137 Mich. 522 | Mich. | 1904

Carpenter, J.

Honorah Dalton is the widow of Lawrence Dalton, deceased.' The other parties to this suit are the children of said Lawrence and Honorah. The parties to this suit entered into a written agreement by which they settled a pending contest of the will of said Lawrence Dalton, deceased. Complainants brought this suit to enforce said agreement, and obtained a decree in the court below. Defendants insist that said agreement should be vacated, because no opinion was filed therein within six months after the cause was finally submitted, as required by section 558 of the Compiled Laws of 1897. It is not necessary in this case to determine whether or not the proper construction of this statute renders void a decree not entered within said six months, as it does not clearly appear on this record that the statute was violated. When the testimony was closed, time was given counsel to file briefs, and it does not appear that these briefs were filed *524—that is, that the case was, in the language of the statute, “finally submitted” — more than six months before* the decision of the controversy. We are compelled also to say that defendants’ counsel waived the objection by participating in the settlement of the decree without raising it.

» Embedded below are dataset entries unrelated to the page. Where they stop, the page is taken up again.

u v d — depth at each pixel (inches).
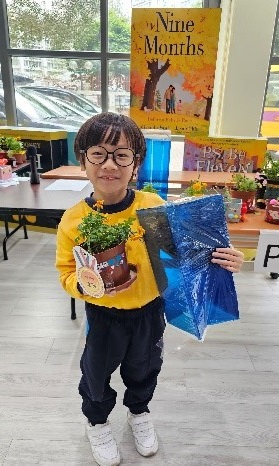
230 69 114.0
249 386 61.8
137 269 36.3
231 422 54.2
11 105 141.8
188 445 50.2
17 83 139.3
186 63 94.1
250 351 71.2
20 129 126.0
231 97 117.2
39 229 131.8
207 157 98.0
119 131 32.1
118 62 132.7
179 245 31.8
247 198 70.4
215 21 89.6
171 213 31.5
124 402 49.4
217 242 34.7
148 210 32.0
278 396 59.7
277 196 71.0
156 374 45.5
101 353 39.9
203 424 53.7
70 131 130.3
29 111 143.8
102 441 47.4
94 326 39.1
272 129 128.0
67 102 140.9
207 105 97.6
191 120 99.3
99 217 32.2
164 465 47.1
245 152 96.0
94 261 28.6
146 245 33.4
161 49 93.6
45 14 126.9
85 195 77.9
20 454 48.3
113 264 30.1
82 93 138.9
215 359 68.5
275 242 57.8
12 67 136.7
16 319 79.8
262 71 113.3
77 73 135.6
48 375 63.0
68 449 49.2
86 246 30.3
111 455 46.5
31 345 71.1
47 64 135.0
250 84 115.1
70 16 126.4
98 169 33.1
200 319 34.4
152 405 57.1
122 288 31.4
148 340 40.7
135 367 43.3
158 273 34.5
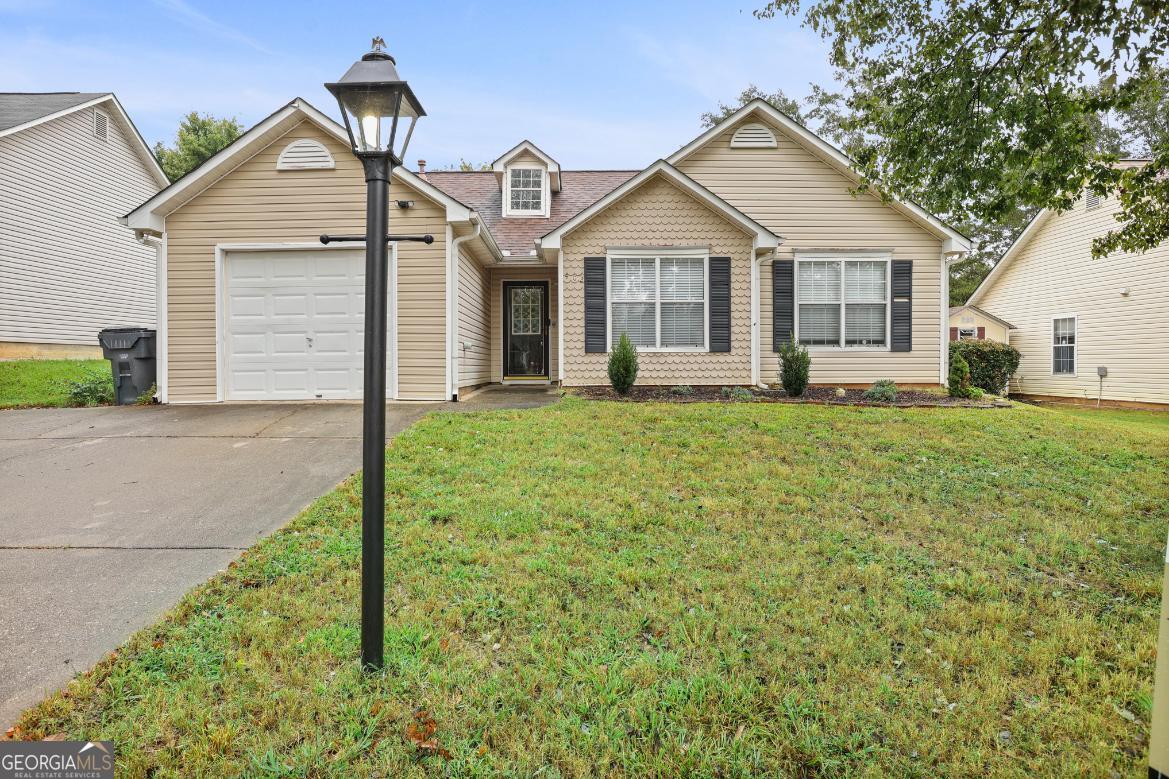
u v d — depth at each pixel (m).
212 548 3.96
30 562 3.71
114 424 7.78
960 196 6.84
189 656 2.71
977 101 6.39
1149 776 1.79
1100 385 16.28
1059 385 17.73
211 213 9.49
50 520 4.45
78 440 6.90
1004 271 20.27
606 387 10.77
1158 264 14.68
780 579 3.64
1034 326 18.83
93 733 2.25
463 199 14.98
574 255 10.89
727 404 9.22
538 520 4.43
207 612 3.11
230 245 9.48
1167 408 14.36
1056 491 5.47
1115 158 6.97
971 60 6.20
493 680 2.61
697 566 3.80
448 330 9.54
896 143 7.06
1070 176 7.07
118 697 2.44
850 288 11.70
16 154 14.34
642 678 2.65
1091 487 5.62
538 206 14.25
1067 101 6.18
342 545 3.95
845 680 2.71
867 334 11.71
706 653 2.86
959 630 3.15
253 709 2.40
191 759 2.13
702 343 10.95
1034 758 2.27
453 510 4.57
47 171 15.20
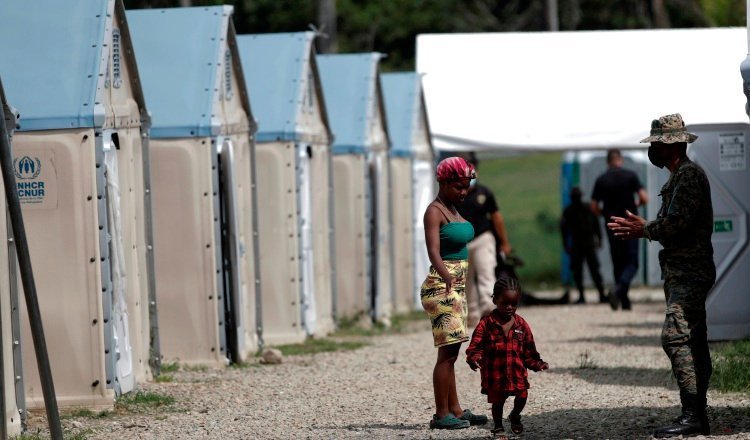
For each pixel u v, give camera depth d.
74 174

The agreement sought to be enforced in this case contained a provision by which the amount which defendants Lawrence J. and Robert M. (proponents in the will contest) were to pay complainants (contestants in the will contest) was to depend upon the value of certain lands left by said Lawrence, deceased. This value was to be determined by the majority of three arbitrators. The arbitrators were to be appointed in the usual manner. Two of said arbitrators signed a report, agreeing on the value of said land. It is urged that this agreement for settlement is not binding, because complainants, being married women; were incapable of entering into a contract of' arbitration. The arbitration in question was not a statutory arbitration, and therefore the clause in section 10924 of the Compiled Laws of 1897, excepting “married women ” from the persons who may enter into a statutory arbitration, has no application. The arbitration in question was a common-law arbitration, and in our judgment section 8690, 3 Comp. Laws — the statute which gives a married woman complete power to contract with relation to her own property — authorized the making of the contract in question. See Morse on Arbitration and Award, p. 27.

It is also contended that the contract was invalid because Margaret Baumgartner, another child of Lawrence and Honorah Dalton, was pot a party to, and did not sign, the same. Margaret Baumgartner was undoubtedly interested in the probate of her father’s will. If the contest instituted by complainants had succeeded, she would have profited by it the same as they. But it is to be inferred from this record that she did not make herself a party to that controversy. It therefore follows that the decisions (see Owen *525v. Hurd, 2 Term Rep. 643; McCarthy v. Swan, 145 Mass. 471 [14 N. E. 635]) which hold that all the parties to a controversy must sign the agreement to submit to arbitration have no application. Nor is it true that the award of the arbitrators determined her rights. The authorities (see Gregory v. Trust Co., 36 Fed. 408; City of Mobile v. Wood, 95 Fed. 537) which hold that such agreements are invalid unless all parties who are bound thereby sign the same have therefore no application.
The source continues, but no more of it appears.